Le 4 décembre 2017, l'EURL Blanchard diffusion presse a interjeté appel partiel de cette décision.

Par jugement en date du 1er août 2018 le tribunal de commerce de Bordeaux a prononcé la liquidation judiciaire de l'EURL Blanchard diffusion presse et nommé la SELARL [H] [J] en qualité de mandataire liquidateur.

Dans ses dernières conclusions, transmises au greffe et notifiées par le réseau privé virtuel des avocats le 16 octobre 2019, auxquelles il est expressément fait référence, la société Blanchard diffusion presse, représentée par la SELARL [H] [J] en sa qualité de mandataire liquidateur, conclut à la réformation du jugement entrepris sauf en ce qu'il a débouté Monsieur [P] de ses demandes en paiement de dommages-intérêts pour défaut d'application de la convention collective, pour manquement à l'obligation de sécurité, pour modification tardive des congés payés, et pour irrégularité de la procédure de licenciement.

# CONSIGNE:
Donnez la suite de l'extrait sur la procédure visant l'EURL Blanchard diffusion presse, s'il vous plaît, à partir de sa dernière phrase. Les lignes plus bas ne sont pas nécessaires.

# LIGNES FOURNIES:
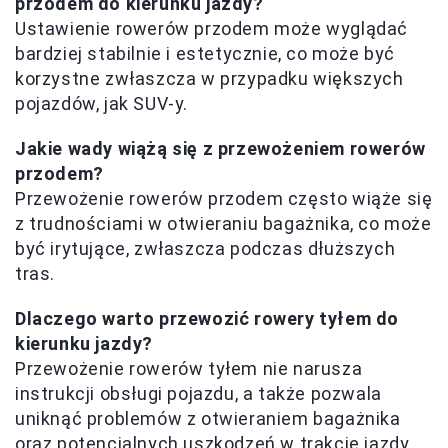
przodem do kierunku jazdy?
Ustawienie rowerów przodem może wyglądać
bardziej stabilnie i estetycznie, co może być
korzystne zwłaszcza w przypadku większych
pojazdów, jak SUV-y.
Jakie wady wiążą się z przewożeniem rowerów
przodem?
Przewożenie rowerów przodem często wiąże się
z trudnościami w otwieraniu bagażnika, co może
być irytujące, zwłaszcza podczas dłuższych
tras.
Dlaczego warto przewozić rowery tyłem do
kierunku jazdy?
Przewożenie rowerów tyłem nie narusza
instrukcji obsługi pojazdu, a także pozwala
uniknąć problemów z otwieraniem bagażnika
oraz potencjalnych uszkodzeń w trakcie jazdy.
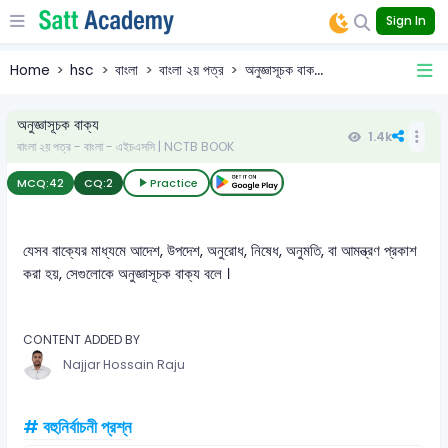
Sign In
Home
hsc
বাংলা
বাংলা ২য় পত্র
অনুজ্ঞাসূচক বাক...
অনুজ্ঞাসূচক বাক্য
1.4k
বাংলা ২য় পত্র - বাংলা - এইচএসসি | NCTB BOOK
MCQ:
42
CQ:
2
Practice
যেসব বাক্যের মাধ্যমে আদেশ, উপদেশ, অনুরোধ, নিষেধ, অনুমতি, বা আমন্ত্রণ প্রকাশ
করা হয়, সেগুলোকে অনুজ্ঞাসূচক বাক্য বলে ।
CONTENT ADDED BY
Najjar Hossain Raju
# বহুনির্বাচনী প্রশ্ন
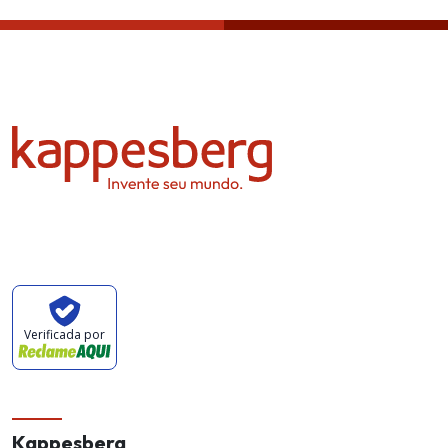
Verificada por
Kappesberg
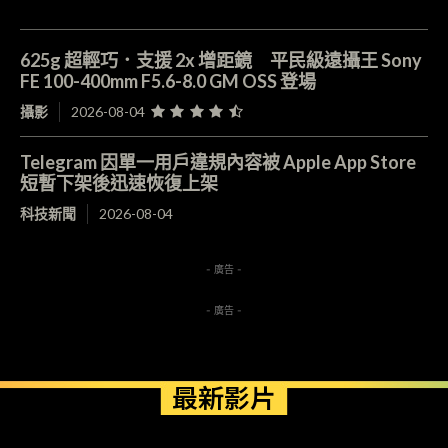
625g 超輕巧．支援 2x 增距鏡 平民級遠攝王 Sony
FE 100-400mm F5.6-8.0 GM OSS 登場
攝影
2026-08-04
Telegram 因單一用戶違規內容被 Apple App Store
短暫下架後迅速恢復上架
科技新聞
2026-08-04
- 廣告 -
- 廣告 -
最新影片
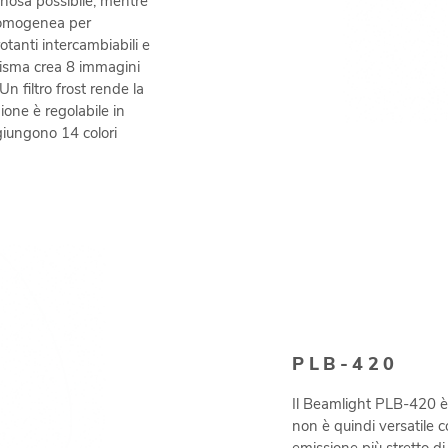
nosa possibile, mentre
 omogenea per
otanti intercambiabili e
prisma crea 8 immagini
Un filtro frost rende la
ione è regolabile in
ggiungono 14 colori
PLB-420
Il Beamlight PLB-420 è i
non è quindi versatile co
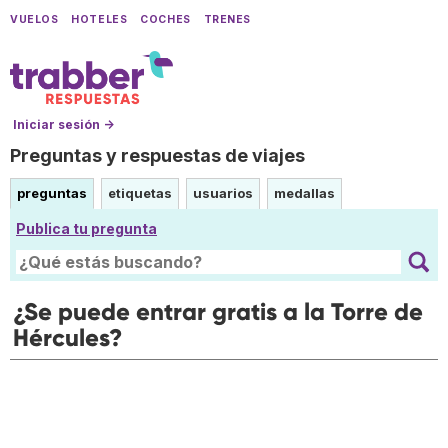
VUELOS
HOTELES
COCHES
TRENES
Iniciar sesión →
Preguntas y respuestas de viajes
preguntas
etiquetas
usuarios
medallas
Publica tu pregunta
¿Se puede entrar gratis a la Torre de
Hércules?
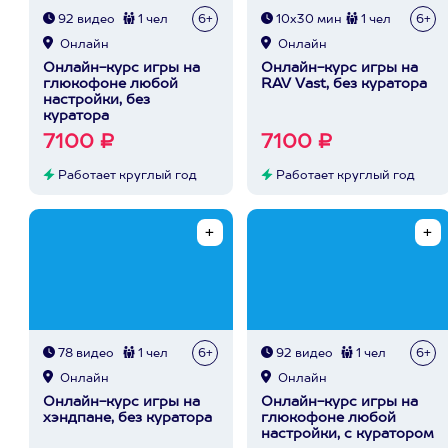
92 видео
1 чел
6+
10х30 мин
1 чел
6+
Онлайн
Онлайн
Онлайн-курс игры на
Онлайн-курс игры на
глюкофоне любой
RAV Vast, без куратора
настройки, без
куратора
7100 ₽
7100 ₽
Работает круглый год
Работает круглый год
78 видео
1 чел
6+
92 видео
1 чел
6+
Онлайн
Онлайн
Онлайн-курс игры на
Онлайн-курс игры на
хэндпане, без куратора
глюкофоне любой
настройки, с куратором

* * *

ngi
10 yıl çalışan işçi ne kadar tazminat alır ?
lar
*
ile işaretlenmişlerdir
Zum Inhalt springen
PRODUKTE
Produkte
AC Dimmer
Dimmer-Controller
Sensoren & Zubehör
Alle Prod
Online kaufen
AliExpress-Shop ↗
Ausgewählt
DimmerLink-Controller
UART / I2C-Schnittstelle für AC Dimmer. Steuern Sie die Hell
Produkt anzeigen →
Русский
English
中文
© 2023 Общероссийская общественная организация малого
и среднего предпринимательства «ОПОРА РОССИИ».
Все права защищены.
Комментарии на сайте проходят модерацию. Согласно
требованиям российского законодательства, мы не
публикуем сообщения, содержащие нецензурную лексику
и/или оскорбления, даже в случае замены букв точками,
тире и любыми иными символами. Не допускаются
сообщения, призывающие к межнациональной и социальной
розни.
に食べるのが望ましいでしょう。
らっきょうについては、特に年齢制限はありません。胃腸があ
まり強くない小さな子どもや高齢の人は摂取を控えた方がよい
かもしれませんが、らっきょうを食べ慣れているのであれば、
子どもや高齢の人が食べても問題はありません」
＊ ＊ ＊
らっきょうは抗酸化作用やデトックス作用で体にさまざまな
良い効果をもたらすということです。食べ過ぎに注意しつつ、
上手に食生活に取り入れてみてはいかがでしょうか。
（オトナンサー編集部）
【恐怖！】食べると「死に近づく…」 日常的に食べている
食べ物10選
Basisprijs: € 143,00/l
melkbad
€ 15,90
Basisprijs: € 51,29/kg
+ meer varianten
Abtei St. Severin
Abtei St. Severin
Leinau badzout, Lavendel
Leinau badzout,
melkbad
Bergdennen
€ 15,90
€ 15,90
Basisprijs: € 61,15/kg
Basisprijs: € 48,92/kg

--

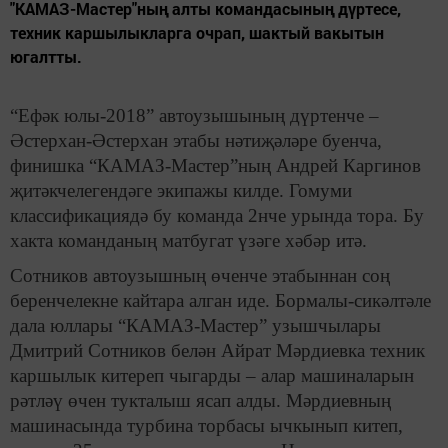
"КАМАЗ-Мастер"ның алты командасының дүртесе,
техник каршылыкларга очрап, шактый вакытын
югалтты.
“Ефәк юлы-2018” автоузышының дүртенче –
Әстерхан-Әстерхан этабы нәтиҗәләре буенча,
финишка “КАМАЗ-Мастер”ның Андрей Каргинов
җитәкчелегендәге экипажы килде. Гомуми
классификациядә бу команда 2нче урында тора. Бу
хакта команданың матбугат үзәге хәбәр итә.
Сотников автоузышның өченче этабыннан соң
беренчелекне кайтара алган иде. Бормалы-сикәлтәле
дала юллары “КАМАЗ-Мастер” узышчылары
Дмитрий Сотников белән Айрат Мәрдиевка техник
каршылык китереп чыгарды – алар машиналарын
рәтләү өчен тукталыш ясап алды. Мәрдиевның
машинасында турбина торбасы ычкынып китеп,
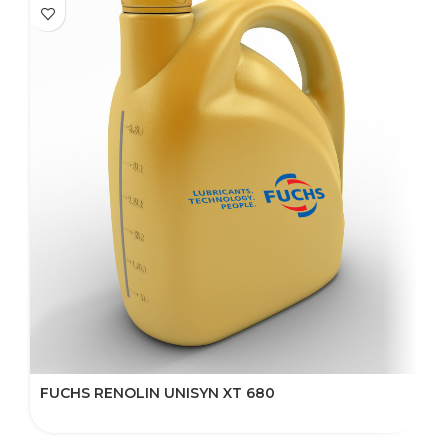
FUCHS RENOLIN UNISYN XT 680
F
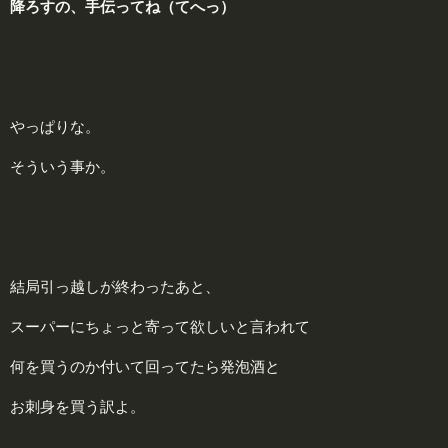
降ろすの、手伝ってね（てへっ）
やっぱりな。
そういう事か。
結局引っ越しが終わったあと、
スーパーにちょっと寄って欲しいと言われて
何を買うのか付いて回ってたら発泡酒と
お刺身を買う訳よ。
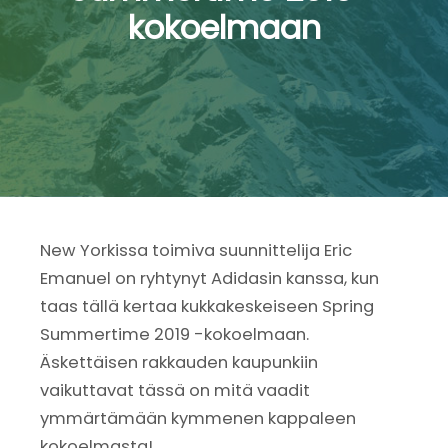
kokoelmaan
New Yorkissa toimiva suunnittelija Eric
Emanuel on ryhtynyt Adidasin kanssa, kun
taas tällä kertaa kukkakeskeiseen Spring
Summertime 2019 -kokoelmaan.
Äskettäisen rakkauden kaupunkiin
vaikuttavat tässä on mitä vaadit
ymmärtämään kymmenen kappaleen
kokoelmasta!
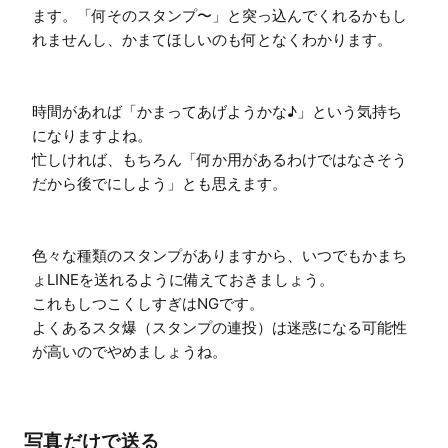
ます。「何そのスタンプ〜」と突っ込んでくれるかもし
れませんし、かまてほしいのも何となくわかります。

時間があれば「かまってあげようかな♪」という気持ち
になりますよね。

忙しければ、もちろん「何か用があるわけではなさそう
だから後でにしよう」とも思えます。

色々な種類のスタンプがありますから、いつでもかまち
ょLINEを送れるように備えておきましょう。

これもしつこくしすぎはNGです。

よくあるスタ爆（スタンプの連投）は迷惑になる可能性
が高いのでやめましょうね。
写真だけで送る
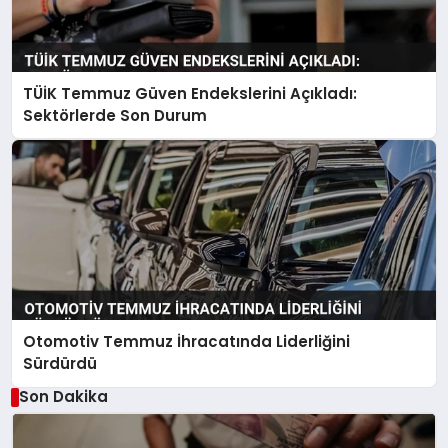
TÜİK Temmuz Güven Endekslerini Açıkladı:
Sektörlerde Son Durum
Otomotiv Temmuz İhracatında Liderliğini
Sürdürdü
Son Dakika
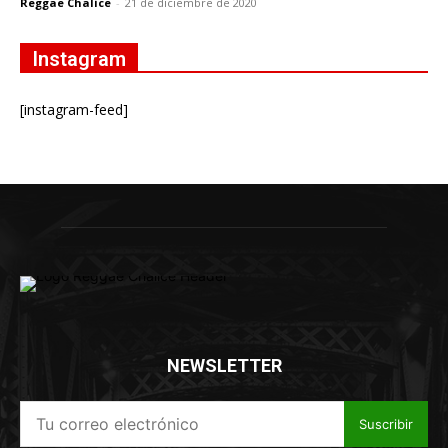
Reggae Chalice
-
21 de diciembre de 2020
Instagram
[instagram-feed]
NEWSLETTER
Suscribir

# RÉPONSE:
Elle demande à la cour de dire que son activité n'entre pas dans le champ d'application de la convention collective des entreprises de logistique de communication écrite directe et que le licenciement de Monsieur [P] pour faute grave est bien fondé. Elle conclut donc à son débouté de ses demandes subséquentes et, subsidiairement, demande que la fixation de la créance de Monsieur [P] au passif de la société soit fixée aux sommes suivantes :

- 667,34 euros, ou encore plus subsidiairement 836,16 euros, à titre de rappel pendant la mise à pied conservatoire,

- 66,73 euros ou 83,61 euros au titre des congés payés afférents,

- 3640,08 € ou encore plus subsidiairement 4560,90 euros à titre d'indemnité compensatrice de préavis,

- 364 € ou 456,09 € au titre des congés payés sur préavis,

- 1520,02 € ou encore plus subsidiairement 2755,47 € à titre d'indemnité légale ou conventionnelle de licenciement,

- 10'000 € à titre de dommages-intérêts pour licenciement abusif.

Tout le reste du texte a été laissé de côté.